To make the system feel fast, we can't wait for the model to generate the entire UI screen before rendering. Our prototype leverages model streaming and the browser's native parser to implement progressive rendering. As the model generates HTML code in chunks, we continuously append it to our component's state. React then re-renders the content, allowing the browser to display valid HTML elements as soon as they are received. For the user, this creates the experience of an interface materializing on screen almost instantly.

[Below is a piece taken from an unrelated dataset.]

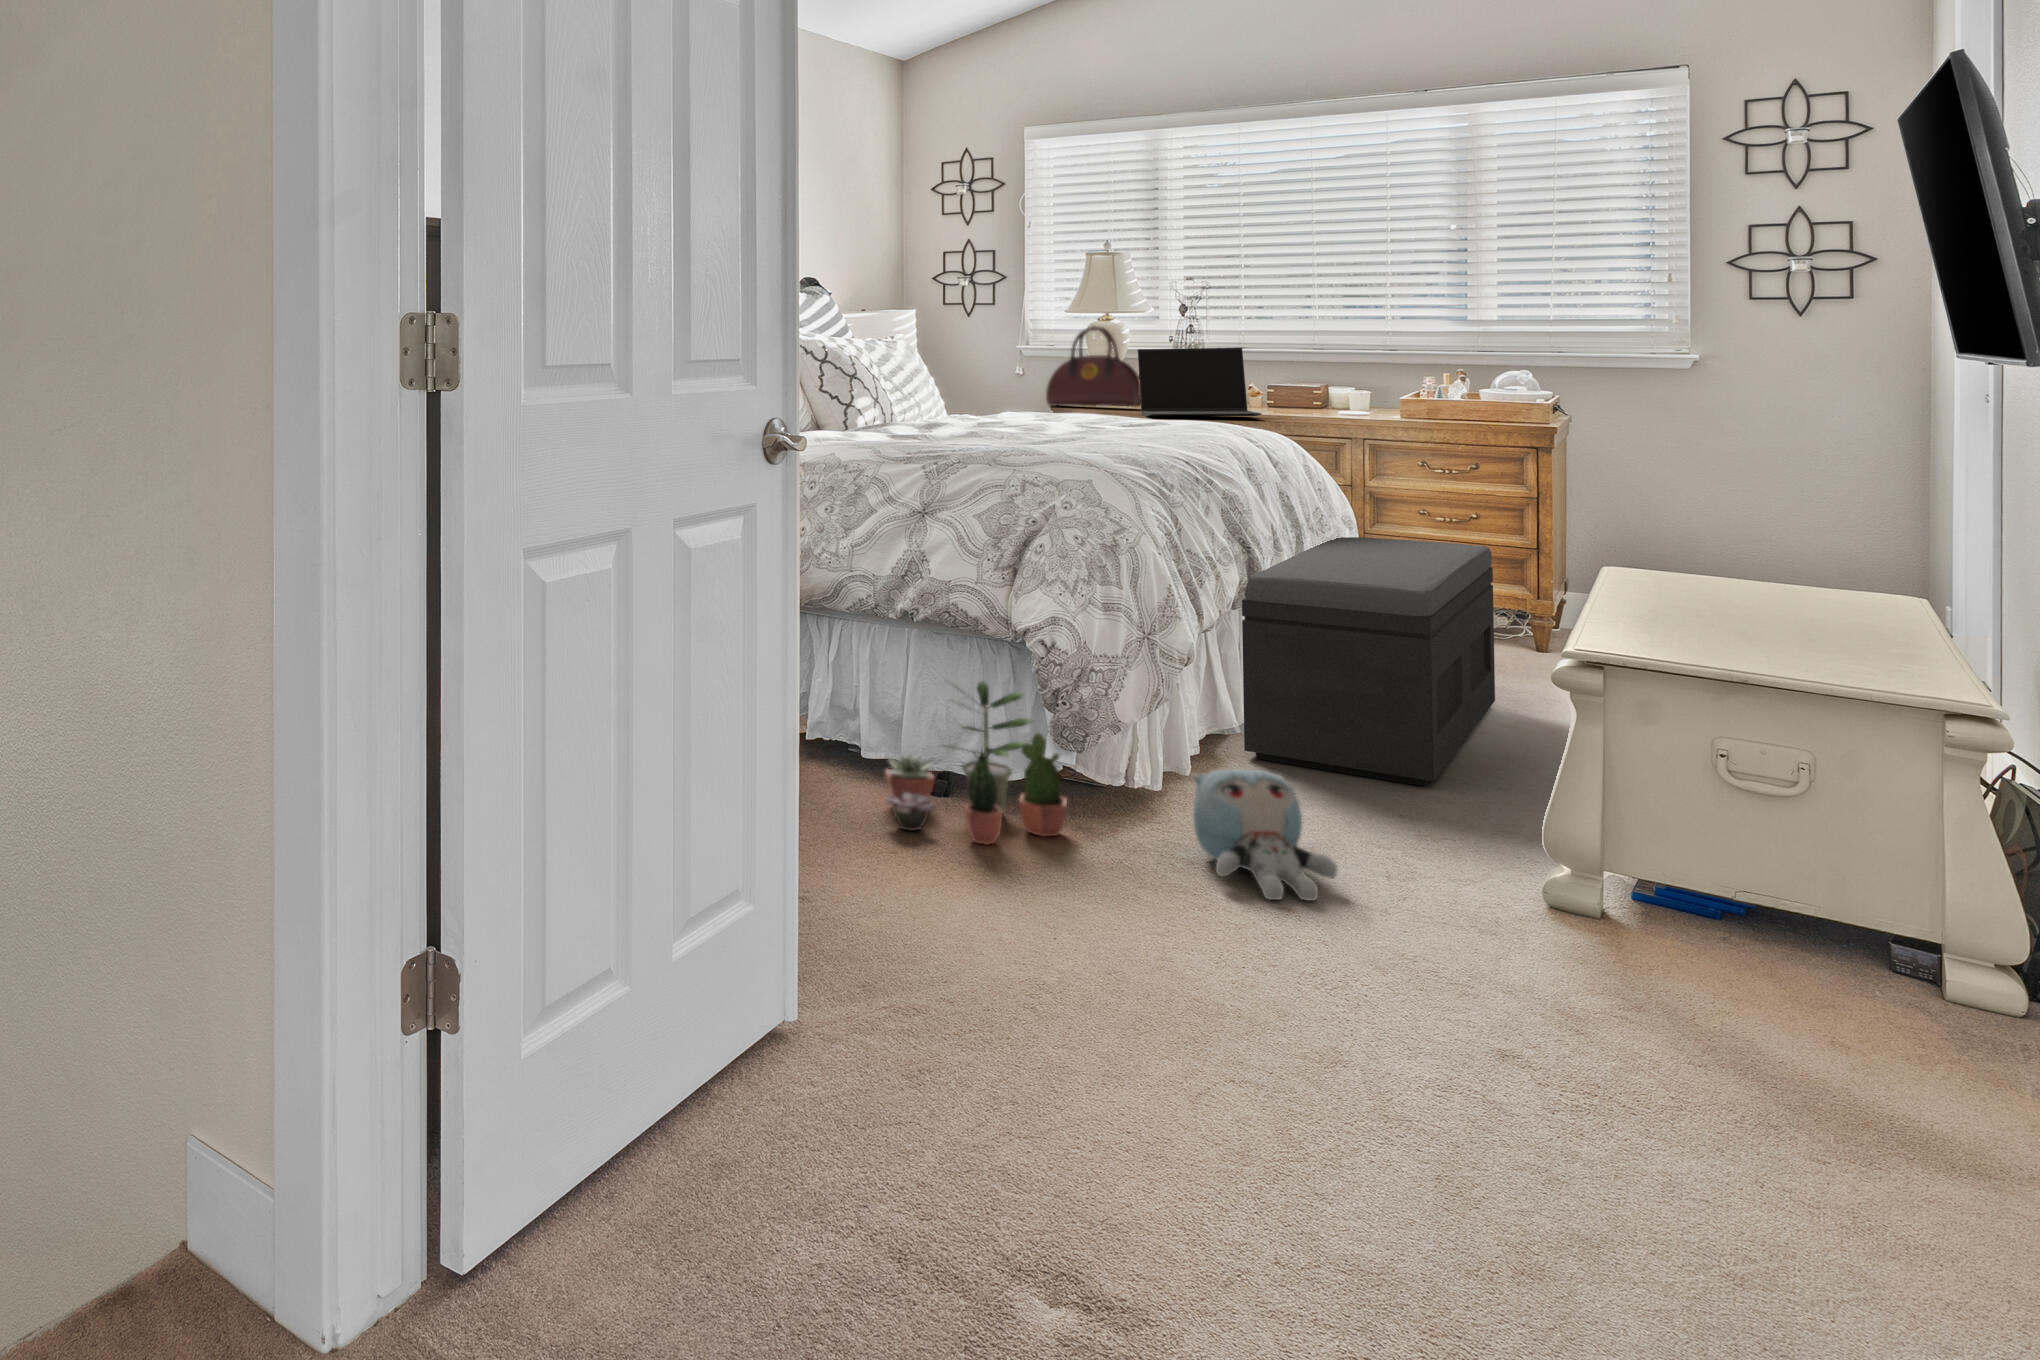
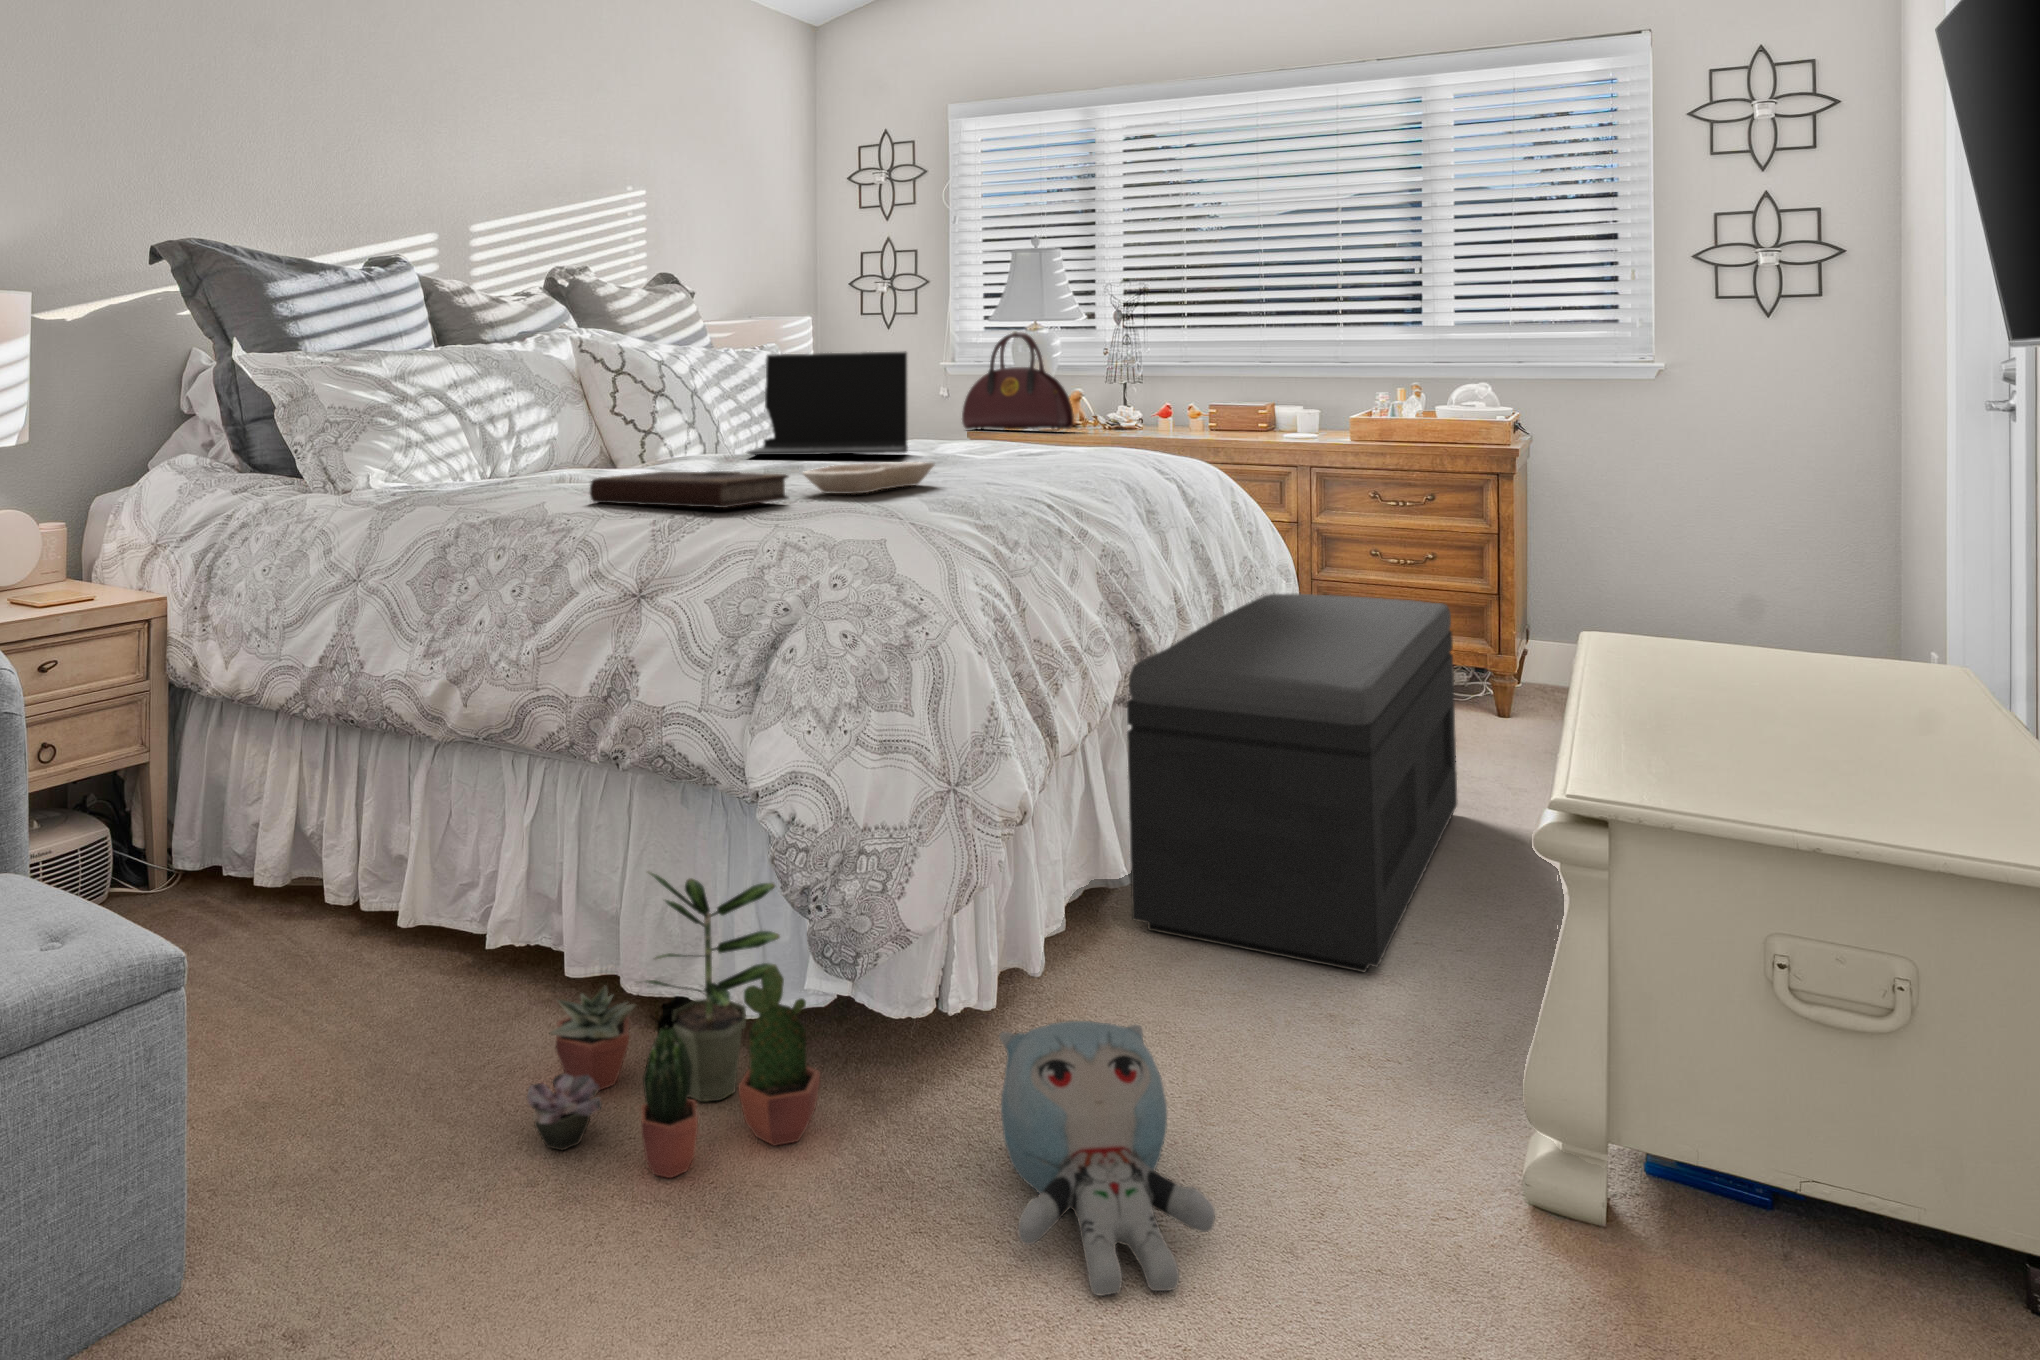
laptop: present [1138,348,1262,416] -> present [747,351,908,455]
tray: none [1012,432,1096,452] -> present [803,462,934,494]
notebook: none [882,436,1016,459] -> present [590,471,789,508]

Achieving statefulness with a generative UI graph

By default, our model generates a new screen from scratch with each user input. This means visiting the same folder twice could produce entirely different contents. Such non-deterministic, stateless experience may not always be preferred given that the GUI we are used to is static. To introduce statefulness to our prototype, our demo system has an option to build an in-memory cache for modeling a session-specific UI graph. When a user navigates to a screen that has already been generated, the system serves the stored version from the graph, without querying Gemini again. When the user requests a new screen not in cache, the UI graph grows incrementally. This method provides state without compromising the quality of the generative output, which can be a side effect of simply lowering the model's sampling temperature.


Potential applications for just-in-time generative UI

While this is a conceptual prototype, the underlying framework could be applied to more practical use cases.

  • Contextual shortcuts: A system could observe a user's interaction patterns and generate an ephemeral UI panel to accelerate their task. For instance, as the user is comparing flights across multiple websites, a floating widget could just-in-time appear with dynamically generated buttons for comparing prices or booking a flight directly, saving the user several steps.

  • “Generative mode” in existing apps: Developers could add a "generative mode" to their applications. In Google Calendar, for example, a user could activate this mode to see just-in-time UIs. When moving a calendar invite, instead of a standard dialog, the system could generate a screen presenting the best alternative times as a series of directly selectable buttons based on attendees' schedules. This would create a hybrid experience where generative and static UI elements coexist seamlessly in one application.


Exploring novel concepts like this helps us understand how new paradigms for human-computer interaction are evolving. As models continue to get faster and more capable, we believe generative interfaces represent a promising area for future research and development.